Just understand that any use that even vaguely resembles production will usually get pushback from people who think it is only a dev-level in-memory-only toy that causes constant slowdowns. This will be true even if it is only used for a few hundred rows worth of data.


Wouldn't your customer lose all their data if the app crashes?


H2 has a disk persistence mode.

Though I’d probably use SQLite for this use case


Hey @stevoski can you recommend one of the very basic issues to look at for someone to ramp up on the codebase ? Thanks


Really glad to see this... this has often seemed to me to be a nice sort of capstone project for an undergraduate degree program. (Covers real implementation of everything from networking, datastructures, language parsing, etc.)


I can't tell if this is "finished" or not.

It'd be cool if somebody benchmarked this to show just how "fast" SQLite is comparatively, even if they are by no means equal functionality wise.


I tend to use postgresql in my daily work now but I will always carry a flame for sqlite, my first DB experience. I still use it for rapidly parsing and normalizing huge text files, as well as the backend for numerous one-off webscrapers.

I contend there are few faster ACID-compliant database options for high-speed input, without moving toward a complex multi-machine distributed solution. Combined with a high-speed SSD or an in-memory database, that single write-worker can often put any high-concurrency single-machine database to shame, as long as some thought is put into the code.

There is something deeply satisfying about writing a short python script and then watching a 5gb text file or a huge directory of log files get chewed up and spit out into a tidy little perfectly normalized and portable database. Bliss.

Just between you and me, sometimes I download a hundred thousand files to process just for fun. It's not right.


Do you know how Elastisearch/Splunk are all the rage these days? I feel like those are super heavy. What are your thoughts on https://github.com/brandonros/log-indexer?


As with anything, it depends on what you want to do. One of my SQLite databases has a text column that's 500 million rows (it's an 80GB file). Even with a standard COLLATE NOCASE b-tree index, searching out a word in the middle of a tuple takes a ridiculously long time (although finding that word at the beginning of the tuple is amazingly quick).

A solution like Elasticsearch, while indeed heavier, is designed to deal with that kind of issue so, in my humble opinion, makes sense when you actually need a broad search capability.

As for the solution in https://github.com/brandonros/log-indexer, it seems like a tidy little solution to the problem of having to parse log files later. Not only does it provide a rapid way of looking up information when you're trying to solve a problem, but SQLite also acts as a compression archive of sorts as well.

Records provided →
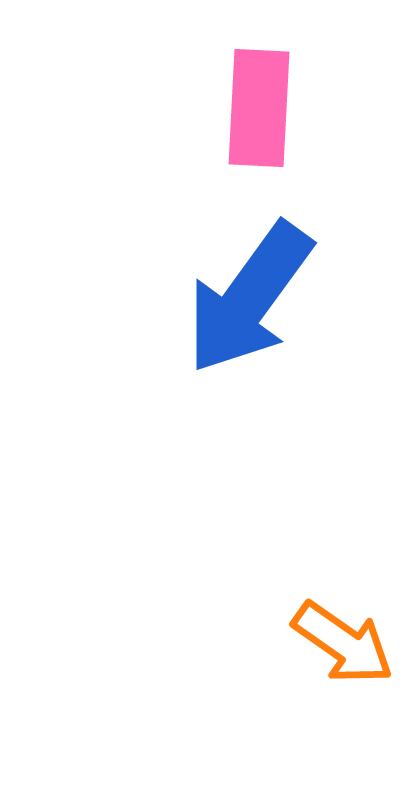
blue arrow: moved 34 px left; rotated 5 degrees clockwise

==

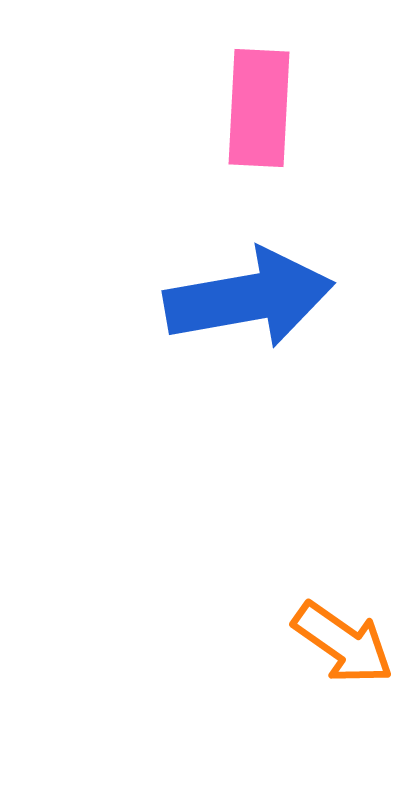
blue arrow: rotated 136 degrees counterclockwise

Prompt →
Answer these from the forum thread:
1. What mode does the thread say H2 has?
2. How large is the file that holds the text column with 500 million rows?
3. What does the poster who now uses postgresql call SQLite in relation to their own history?
The data isn't needed here.

Problem solution →
1. A disk persistence mode.
2. 80GB.
3. Their first DB experience.